A l’issue de « plus de trente discussions ouvertes avec des investisseurs du monde entier », comme a tenu à le souligner M. Setchine, la cession des 19,5 % du capital de son groupe a fait l’objet d’un accord avec le fonds souverain du Qatar (Qatar Investment Authority) et le négociant en matières premières Glencore. Le montant de la transaction, qui valorise Rossneft à un peu plus de 50 milliards d’euros, reste relativement modeste pour un groupe pétrolier de cette taille.

L’Etat russe reste majoritaire au capital de l’entreprise, avec plus de 50 % des parts, malgré la présence du britannique BP qui possède déjà 19,75 % du capital, le reste étant éparpillé entre d’autres actionnaires. Dans un communiqué, Glencore a précisé que l’opération devrait être bouclée dès la mi-décembre et représenterait un gain de 220 000 barils de pétrole par jour pour ses activités de négoce. Elle offre, ajoute-t-il, « d’autres possibilités pour un partenariat stratégique ».

Déjà des liens entre Glencore et l’URSS

Installé en Suisse, Glencore est l’un des plus importants groupes au monde de négoce, de courtage et d’extraction de matières premières, fruit d’une fusion réalisée en mai 2013 avec son concurrent Xstrata. Le fondateur de Glencore, Marc Rich, décédé en 2013, avait noué des liens avec l’URSS et ne s’embarrassait pas des liaisons dangereuses avec d’autres pays soumis à embargo, achetant du pétrole à l’Iran des ayatollahs et livrant ce même pétrole à l’Afrique du Sud en plein régime de l’apartheid.

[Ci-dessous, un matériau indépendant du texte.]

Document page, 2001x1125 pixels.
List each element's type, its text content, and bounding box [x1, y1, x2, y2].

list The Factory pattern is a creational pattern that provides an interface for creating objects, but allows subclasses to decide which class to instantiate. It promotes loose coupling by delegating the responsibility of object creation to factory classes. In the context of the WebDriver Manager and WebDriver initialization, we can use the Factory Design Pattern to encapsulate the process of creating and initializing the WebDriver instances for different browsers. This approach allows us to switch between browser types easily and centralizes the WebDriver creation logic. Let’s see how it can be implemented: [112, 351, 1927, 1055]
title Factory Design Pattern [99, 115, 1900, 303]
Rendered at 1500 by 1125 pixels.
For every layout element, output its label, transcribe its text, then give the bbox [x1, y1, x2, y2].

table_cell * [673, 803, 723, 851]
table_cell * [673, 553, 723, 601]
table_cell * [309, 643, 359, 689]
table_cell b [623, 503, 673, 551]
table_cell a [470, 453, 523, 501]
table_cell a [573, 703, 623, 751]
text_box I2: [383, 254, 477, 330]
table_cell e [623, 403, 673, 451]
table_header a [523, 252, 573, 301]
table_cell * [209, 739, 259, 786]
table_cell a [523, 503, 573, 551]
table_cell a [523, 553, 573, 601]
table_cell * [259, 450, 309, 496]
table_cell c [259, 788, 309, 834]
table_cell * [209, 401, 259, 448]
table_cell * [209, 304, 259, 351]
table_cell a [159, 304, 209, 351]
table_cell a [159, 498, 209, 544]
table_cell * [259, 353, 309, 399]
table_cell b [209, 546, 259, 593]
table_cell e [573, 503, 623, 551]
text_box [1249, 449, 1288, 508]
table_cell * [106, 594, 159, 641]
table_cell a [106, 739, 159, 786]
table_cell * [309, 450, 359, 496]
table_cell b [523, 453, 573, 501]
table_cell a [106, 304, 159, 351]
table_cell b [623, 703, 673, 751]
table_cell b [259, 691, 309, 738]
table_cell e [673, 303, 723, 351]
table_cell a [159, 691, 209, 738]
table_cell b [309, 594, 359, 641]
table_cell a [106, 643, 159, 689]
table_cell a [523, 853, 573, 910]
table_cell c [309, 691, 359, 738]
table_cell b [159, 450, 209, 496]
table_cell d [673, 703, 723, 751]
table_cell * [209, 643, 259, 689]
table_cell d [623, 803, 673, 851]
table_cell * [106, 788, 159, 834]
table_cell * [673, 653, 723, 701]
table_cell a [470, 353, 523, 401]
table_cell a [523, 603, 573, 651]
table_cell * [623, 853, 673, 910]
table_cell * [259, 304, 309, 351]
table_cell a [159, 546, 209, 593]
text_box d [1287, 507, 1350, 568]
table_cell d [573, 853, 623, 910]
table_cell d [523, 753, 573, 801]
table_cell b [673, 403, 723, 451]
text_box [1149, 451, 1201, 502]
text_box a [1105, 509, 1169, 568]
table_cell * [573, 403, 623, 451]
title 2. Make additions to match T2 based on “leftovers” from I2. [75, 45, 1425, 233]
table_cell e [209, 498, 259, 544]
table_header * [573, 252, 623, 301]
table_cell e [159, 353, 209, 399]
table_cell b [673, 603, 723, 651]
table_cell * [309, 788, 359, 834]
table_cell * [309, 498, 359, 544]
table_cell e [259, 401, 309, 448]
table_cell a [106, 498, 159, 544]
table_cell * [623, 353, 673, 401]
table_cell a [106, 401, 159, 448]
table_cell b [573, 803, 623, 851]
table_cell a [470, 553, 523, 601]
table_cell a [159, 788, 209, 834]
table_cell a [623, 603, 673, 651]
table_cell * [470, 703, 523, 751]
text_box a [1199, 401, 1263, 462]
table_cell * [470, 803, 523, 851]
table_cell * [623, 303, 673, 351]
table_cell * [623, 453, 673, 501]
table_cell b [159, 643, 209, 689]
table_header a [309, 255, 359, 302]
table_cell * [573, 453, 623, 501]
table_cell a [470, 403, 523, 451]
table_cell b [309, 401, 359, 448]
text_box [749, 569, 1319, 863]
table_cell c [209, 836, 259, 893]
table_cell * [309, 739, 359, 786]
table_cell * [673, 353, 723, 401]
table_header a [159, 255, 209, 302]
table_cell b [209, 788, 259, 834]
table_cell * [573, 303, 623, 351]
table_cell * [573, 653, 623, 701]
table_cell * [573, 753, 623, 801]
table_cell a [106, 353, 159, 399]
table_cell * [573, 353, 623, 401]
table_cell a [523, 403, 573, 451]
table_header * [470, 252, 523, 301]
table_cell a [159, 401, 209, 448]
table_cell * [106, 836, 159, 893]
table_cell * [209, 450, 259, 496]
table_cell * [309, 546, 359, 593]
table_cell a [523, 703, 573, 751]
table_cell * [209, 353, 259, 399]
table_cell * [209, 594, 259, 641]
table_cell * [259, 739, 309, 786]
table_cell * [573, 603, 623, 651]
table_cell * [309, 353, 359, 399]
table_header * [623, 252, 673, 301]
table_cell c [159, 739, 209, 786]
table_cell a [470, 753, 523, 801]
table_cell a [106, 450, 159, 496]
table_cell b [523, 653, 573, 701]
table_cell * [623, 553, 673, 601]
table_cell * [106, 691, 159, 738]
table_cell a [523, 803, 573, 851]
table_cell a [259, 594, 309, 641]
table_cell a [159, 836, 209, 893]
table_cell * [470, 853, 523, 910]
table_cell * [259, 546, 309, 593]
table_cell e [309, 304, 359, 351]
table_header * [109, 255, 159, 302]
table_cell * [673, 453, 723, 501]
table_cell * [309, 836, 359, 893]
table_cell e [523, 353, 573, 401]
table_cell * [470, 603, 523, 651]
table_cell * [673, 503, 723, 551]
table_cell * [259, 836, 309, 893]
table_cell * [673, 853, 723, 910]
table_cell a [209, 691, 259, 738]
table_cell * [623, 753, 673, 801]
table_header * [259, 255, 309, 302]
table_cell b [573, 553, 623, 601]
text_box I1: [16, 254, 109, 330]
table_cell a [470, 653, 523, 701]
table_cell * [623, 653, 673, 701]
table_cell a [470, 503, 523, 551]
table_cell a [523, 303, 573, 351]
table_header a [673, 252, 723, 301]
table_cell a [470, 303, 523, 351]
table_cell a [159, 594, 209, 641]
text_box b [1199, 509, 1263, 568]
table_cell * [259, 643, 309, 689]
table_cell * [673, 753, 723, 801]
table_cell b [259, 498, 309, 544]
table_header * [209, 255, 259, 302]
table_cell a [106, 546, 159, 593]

Mais pour le Kremlin, l’important n’est pas seulement de renflouer ses finances mal en point. Soumise à des sanctions internationales depuis son annexion de la Crimée en 2014 et le conflit dans l’est de l’Ukraine, la Russie doit à tout prix montrer qu’elle peut faire des affaires avec des investisseurs internationaux, alors que les partisans de la levée des sanctions se font de plus en plus entendre à travers le monde et que ses relations avec les Etats-Unis paraissent se réchauffer depuis la victoire de Donald Trump.

Rosneft, de son côté, fait partie des entreprises placées sous sanctions américaines et européennes, c’est-à-dire privée de financement et de crédits à long terme ainsi que de transferts de technologies américaines. En septembre 2014, le groupe ExxonMobil avait ainsi arrêté ses projets communs avec Rosneft.

Baisse de la production mondiale de pétrole

Relativement modeste il y a quinze ans, l’entreprise russe a connu une croissance fulgurante depuis l’arrivée au pouvoir de Vladimir Poutine, sous la direction de l’un de ses proches, Igor Setchine. Le groupe s’est en partie développé sur les ruines de Ioukos, l’entreprise de l’opposant Mikhaïl Khodorkovski démantelée par la justice en décembre 2004, puis avec le rachat de son concurrent TNK-BP moins de dix ans plus tard, en 2013.

Malgré l’opposition d’une partie du gouvernement, Rosneft s’est enfin tout récemment porté acquéreur de Bashneft, revenu dans le giron de l’Etat après que son acquisition par le groupe AFK Sistema en 2009 ait été déclarée « illégale » par les autorités. Son dirigeant, Vladimir Evtouchenkov avait alors été placé en résidence surveillée trois mois. Depuis, aussi, Alexeï Oulioukaïev, le ministre du développement économique, opposé au rachat de Bashneft par Rosneft, interpellé pour corruption, a subi le même sort.

L’annonce de la privatisation partielle de Rosneft intervient quelques jours seulement après l’accord signé par les membres de l’Organisation des pays exportateurs de pétrole, sur une baisse coordonnée de leur production, à laquelle la Russie, qui n’appartient pas au cartel, s’est associée dans l’espoir de faire remonter les cours du brut.